For any random variable (regardless continuous or discrete) that is symmetric about $0$, since $\operatorname{Cov}(X, \operatorname{sign}(X)X^2) = E[|X|^3] \geq 0$, it can be seen that the correlation of your interest is bounded below by $0$. And since $E[|X|^3] = 0$ if and only if $|X|^3 = 0$ almost surely, that is $X = 0$ almost surely, no non-degenerate continuous random variable can attain this $0$ lower bound.
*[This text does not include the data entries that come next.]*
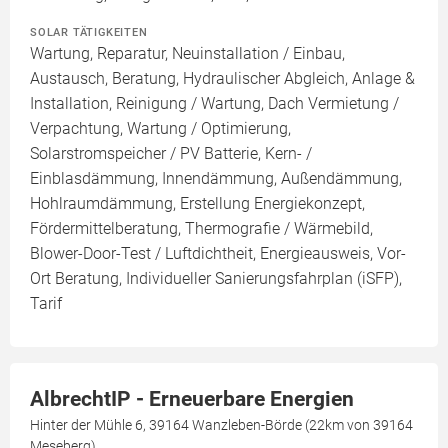
SOLAR TÄTIGKEITEN
Wartung, Reparatur, Neuinstallation / Einbau,
Austausch, Beratung, Hydraulischer Abgleich, Anlage &
Installation, Reinigung / Wartung, Dach Vermietung /
Verpachtung, Wartung / Optimierung,
Solarstromspeicher / PV Batterie, Kern- /
Einblasdämmung, Innendämmung, Außendämmung,
Hohlraumdämmung, Erstellung Energiekonzept,
Fördermittelberatung, Thermografie / Wärmebild,
Blower-Door-Test / Luftdichtheit, Energieausweis, Vor-
Ort Beratung, Individueller Sanierungsfahrplan (iSFP),
Tarif
AlbrechtIP - Erneuerbare Energien
Hinter der Mühle 6, 39164 Wanzleben-Börde (22km von 39164
Meseberg)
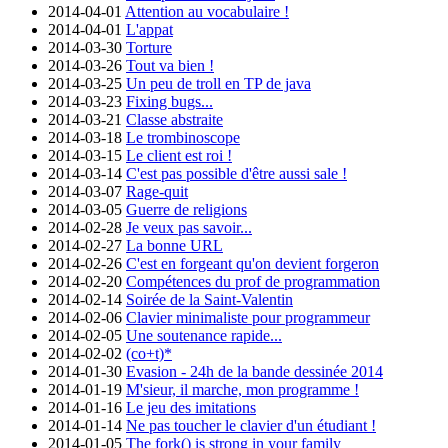
2014-04-01
Attention au vocabulaire !
2014-04-01
L'appat
2014-03-30
Torture
2014-03-26
Tout va bien !
2014-03-25
Un peu de troll en TP de java
2014-03-23
Fixing bugs...
2014-03-21
Classe abstraite
2014-03-18
Le trombinoscope
2014-03-15
Le client est roi !
2014-03-14
C'est pas possible d'être aussi sale !
2014-03-07
Rage-quit
2014-03-05
Guerre de religions
2014-02-28
Je veux pas savoir...
2014-02-27
La bonne URL
2014-02-26
C'est en forgeant qu'on devient forgeron
2014-02-20
Compétences du prof de programmation
2014-02-14
Soirée de la Saint-Valentin
2014-02-06
Clavier minimaliste pour programmeur
2014-02-05
Une soutenance rapide...
2014-02-02
(co+t)*
2014-01-30
Evasion - 24h de la bande dessinée 2014
2014-01-19
M'sieur, il marche, mon programme !
2014-01-16
Le jeu des imitations
2014-01-14
Ne pas toucher le clavier d'un étudiant !
2014-01-05
The fork() is strong in your family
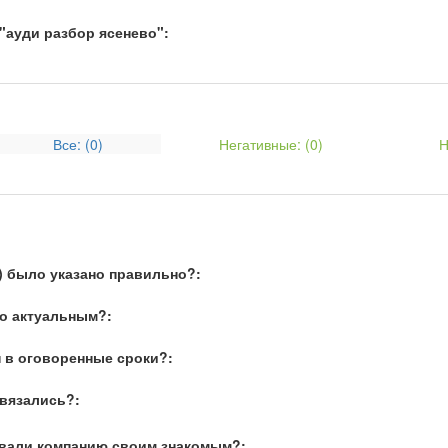
"ауди разбор ясенево":
Все: (
0
)
Негативные: (
0
)
Н
) было указано правильно?:
о актуальным?:
 в оговоренные сроки?:
связались?:
вали компанию своим знакомым?:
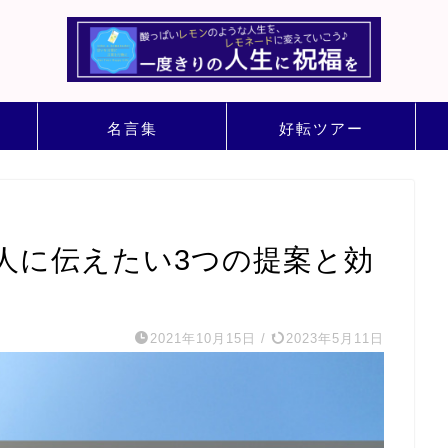
名言集
好転ツアー
人に伝えたい3つの提案と効
2021年10月15日
/
2023年5月11日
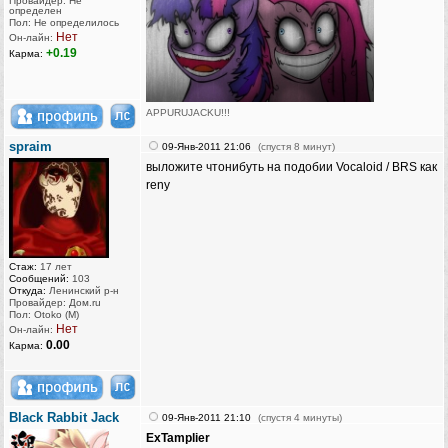
Провайдер: Не
определен
Пол: Не определилось
Нет
Он-лайн:
+0.19
Карма:
APPURUJACKU!!!
[Бака рейнджер ⒷⒶⓀⒶ-team]
spraim
09-Янв-2011 21:06
(спустя 8 минут)
[Touhou Team]
выложите чтонибуть на подобии Vocaloid / BRS как
[Kawaii Team]
reny
[Chaotic-Neutral's Team]
Vegetarians eat vegetables. Beware of humanitarians!
Стаж:
17 лет
Сообщений:
103
Откуда:
Ленинский р-н
Провайдер: Дом.ru
Пол: Otoko (M)
Нет
Он-лайн:
0.00
Карма:
Black Rabbit Jack
09-Янв-2011 21:10
(спустя 4 минуты)
ExTamplier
Your second conjecture can be negated by using whuber's comment. Let $X \sim t_\nu$, where $\nu > 4$, it then follows by Theorem 2.2 of MOMENTS OF STUDENT’S T-DISTRIBUTION: A UNIFIED APPROACH by
J. LARS KIRKBY, DANG H. NGUYEN, AND DUY NGUYEN that
\begin{align*}
& \operatorname{Cov}(X, \operatorname{sign}(X)X^2) = E[|X|^3] =
\frac{\nu^{3/2}\Gamma(\frac{\nu - 3}{2})}{\sqrt{\pi}\Gamma(\frac{\nu}{2})}, \\
& \operatorname{Var}(X) = E[X^2] = \frac{\Gamma(\frac{3}{2})}{\sqrt{\pi}}\frac{\nu}{\frac{\nu}{2} - 1} = \frac{\nu}{\nu - 2}, \\
& \operatorname{Var}(\operatorname{sign}(X)X^2) = E[X^4] = \frac{\Gamma(\frac{5}{2})}{\sqrt{\pi}}\frac{\nu^2}{(\frac{\nu}{2} - 1)(
\frac{\nu}{2} - 2)} = \frac{3\nu^2}{(\nu - 2)(\nu - 4)}.
\end{align*}
This gives
\begin{align*}
\operatorname{Corr}(X, \operatorname{sign}(X)X^2) =
\frac{\frac{\nu^{3/2}\Gamma(\frac{\nu - 3}{2})}{\sqrt{\pi}\Gamma(\frac{\nu}{2})}}{\sqrt{\frac{\nu}{\nu - 2}\frac{3\nu^2}{(\nu - 2)(\nu - 4)}}}
= \frac{\Gamma(\frac{\nu - 3}{2})(\nu - 2)(\nu - 4)^{1/2}}{\sqrt{3\pi}\Gamma(\frac{\nu}{2})},
\end{align*}
which converges to $0$ as $\nu \to 4^+$. This implies that there exists a distribution that gives the correlation of your interest arbitrarily close to $0$, implying that a fixed positive lower bound of this correlation does not exist.